Когда опоздавшие вошли в кафе, все уже сидели за столом, официантка принимала заказы. Большинство промокших до нитки гостей пожелали выпить чего-нибудь горячего. Наконец один из друзей покойного встал и произнес трогательную речь, потом Хелена поблагодарила всех, кто пришел. Поль заметил, что прекрасный голос матери напоминал сегодня бессильное карканье вороны.

После обеда друзья и знакомые попрощались. Когда остались только родственники, Поль, Аннетта и Ахим, мать протянула им руку и намекнула, что хотела бы остаться одна.

В машину рядом с Ахимом села тетя Лило, сзади устроились Аннетта, Саския и Поль. Было немного тесновато, но до отеля совсем близко.

– Сейчас уложим чемоданы и закажем такси на вокзал, – сказала Саския. – Мы еще увидимся?

Она посмотрела Полю в глаза, и для него это мгновение наполнилось чуть ли не магическим смыслом.

– Да, и при жизни матери, – радостно заверил он. Ахим и Аннетта чувствовали, что к ним этот разговор никакого отношения не имеет.

В Мангейм Аннетта ехала на заднем сиденье, размышляя о событиях последней недели.

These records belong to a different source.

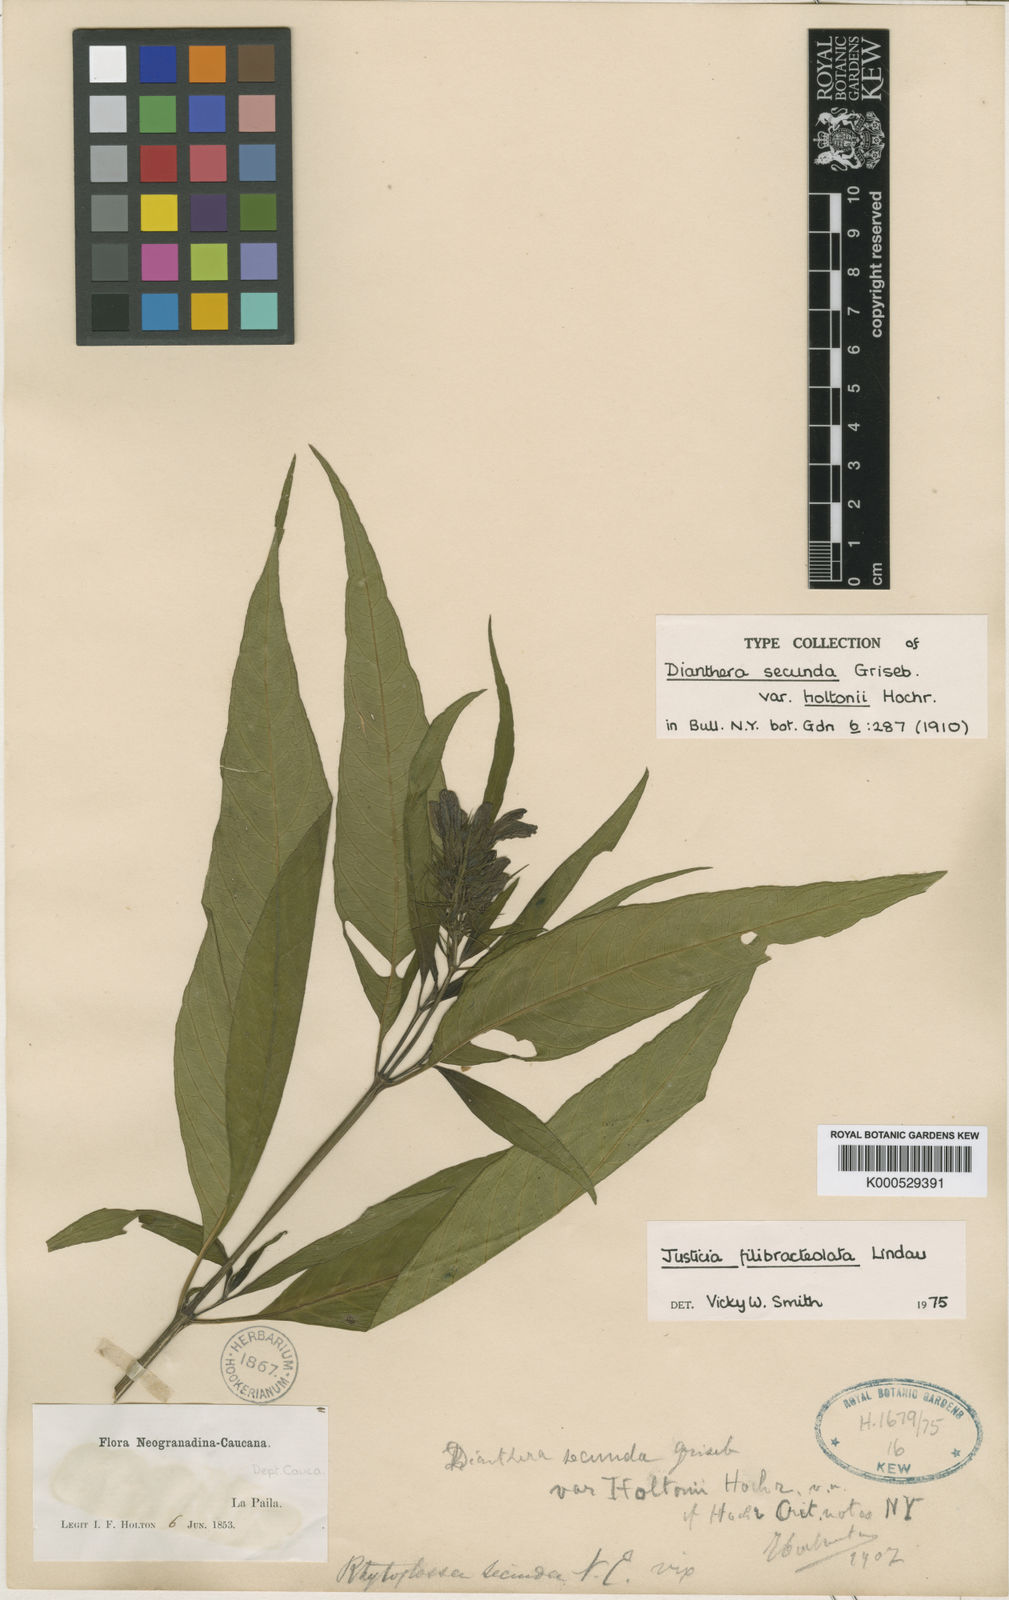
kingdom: Plantae
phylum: Tracheophyta
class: Magnoliopsida
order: Lamiales
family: Acanthaceae
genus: Justicia
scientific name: Justicia filibracteolata
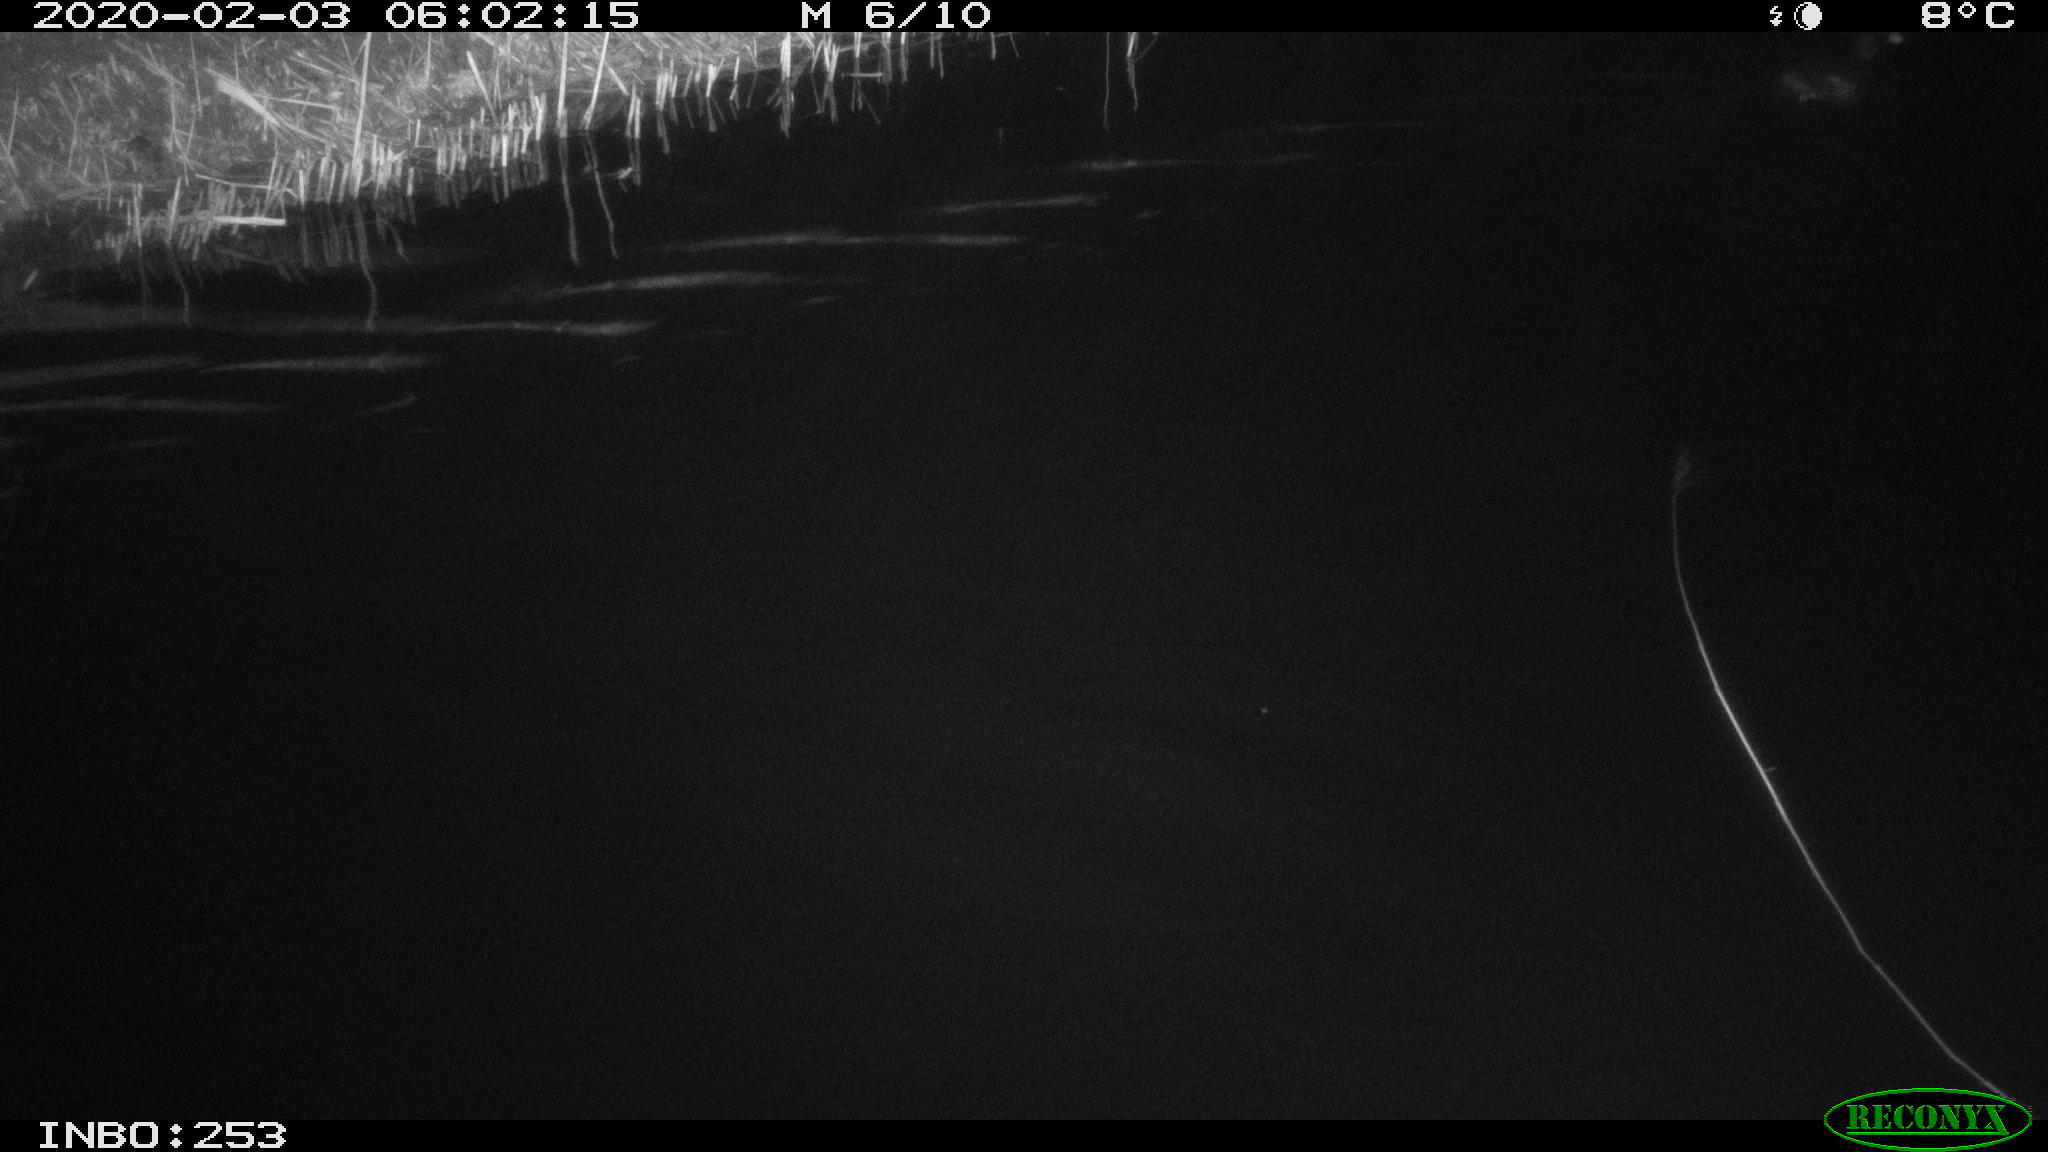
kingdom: Animalia
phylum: Chordata
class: Aves
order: Gruiformes
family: Rallidae
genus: Fulica
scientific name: Fulica atra
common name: Eurasian coot
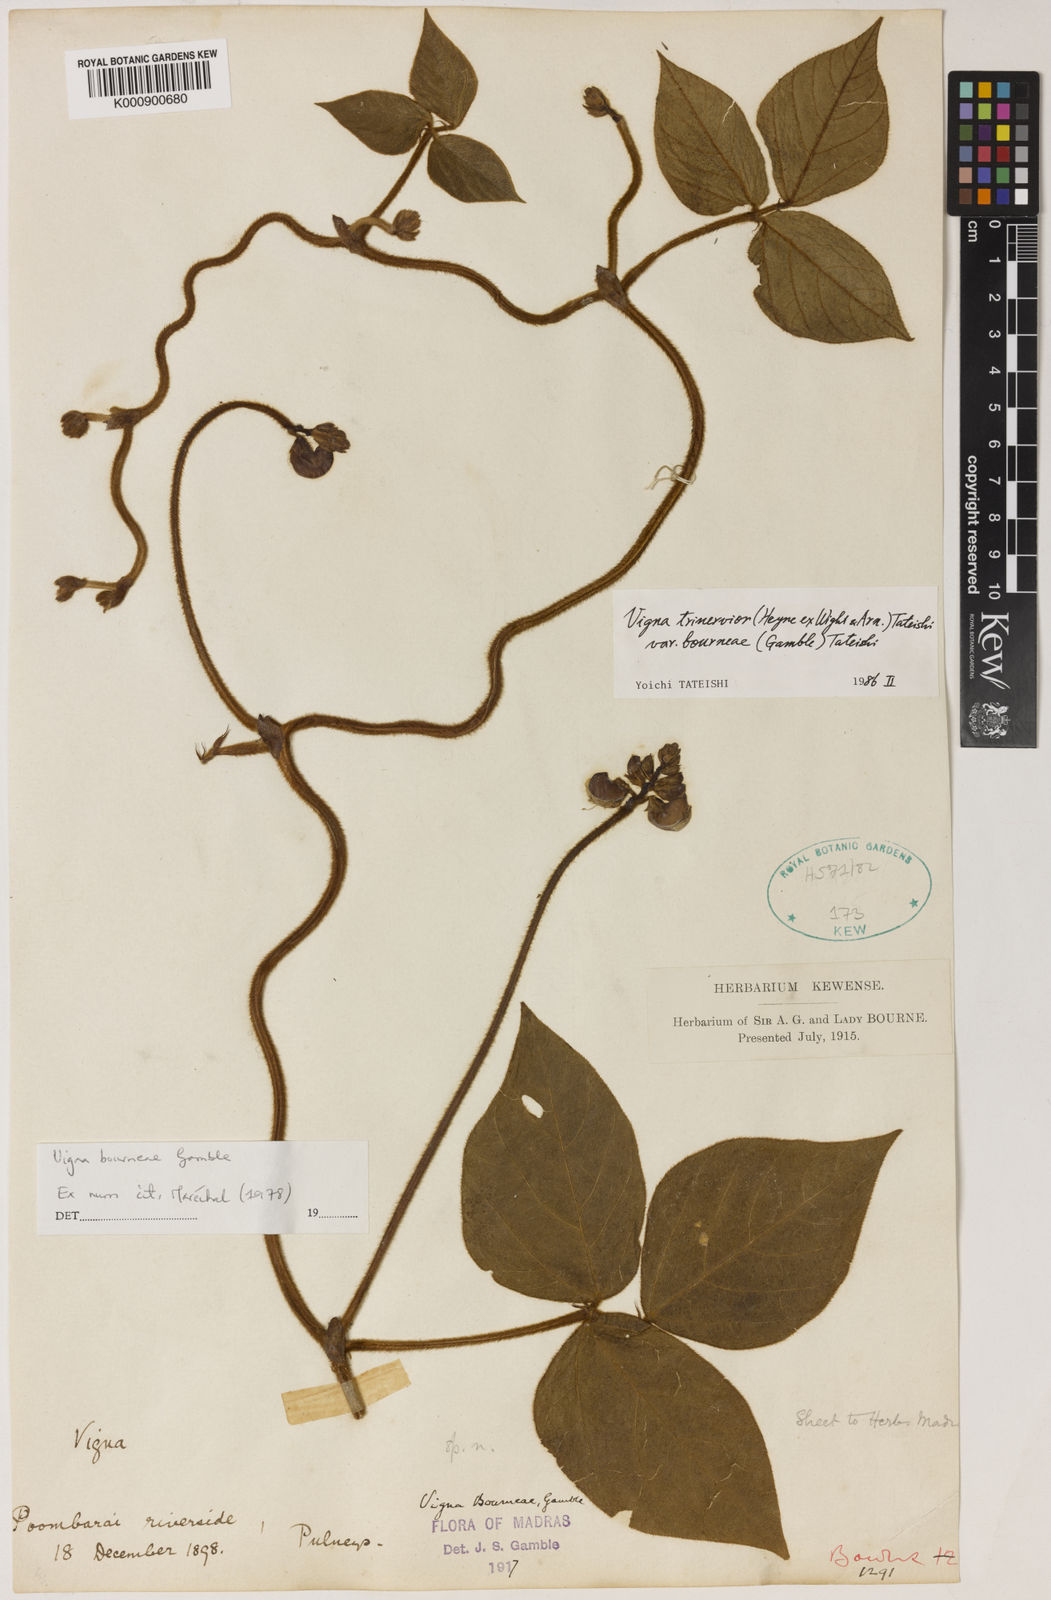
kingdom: Plantae
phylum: Tracheophyta
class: Magnoliopsida
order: Fabales
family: Fabaceae
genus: Vigna
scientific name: Vigna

У нее не было никакого желания поддерживать разговор с мужчинами.

Поль тоже по большей части молчал. Ахим попросил его поискать леденцы в бардачке, и Поль обнаружил там лупу с подсветкой.

– Сильная вещь, – уважительно протянул Поль. После этого все замолчали на полчаса.

– Мне высадить вас у автосервиса? – спросил Ахим, когда они уже подъезжали к Мангейму. – Вы могли бы забрать свою машину.

– Нет, отвези меня сначала домой, пожалуйста, – попросила Аннетта, – мне нужно в туалет.

* * *

По пути в автосервис братья ненадолго остались вдвоем. Поль воспользовался моментом, чтобы передать Ахиму свой разговор с матерью.

– Мне кажется странным, что она наотрез отказала нам в отцовском наследстве. Через пару недель я деликатно объясню ей, что мы имеем на него права по закону…

Они въехали во двор автосервиса, и Ахим резко нажал на тормоз.

– Черт подери, – сердито сказал он. – Ты у нас мастер вести переговоры! Почему ты сразу ее не прижал?

– Не хорохорься, при таких обстоятельствах и ты не решился бы настаивать, – рассердился, в свою очередь, Поль. – Уж тебе-то вообще нечего жаловаться!

Он вышел из машины и направился к чисто вымытому «саабу» Аннетты, который стоял на площадке. Ахим молча вытащил из машины дорожную сумку и пару пакетов, поставил рядом с багажником. Поль сходил за ключами, документами и счетом в контору и наконец смог отправиться домой. При этом он совершенно забыл поблагодарить младшего брата или хотя бы проститься с ним.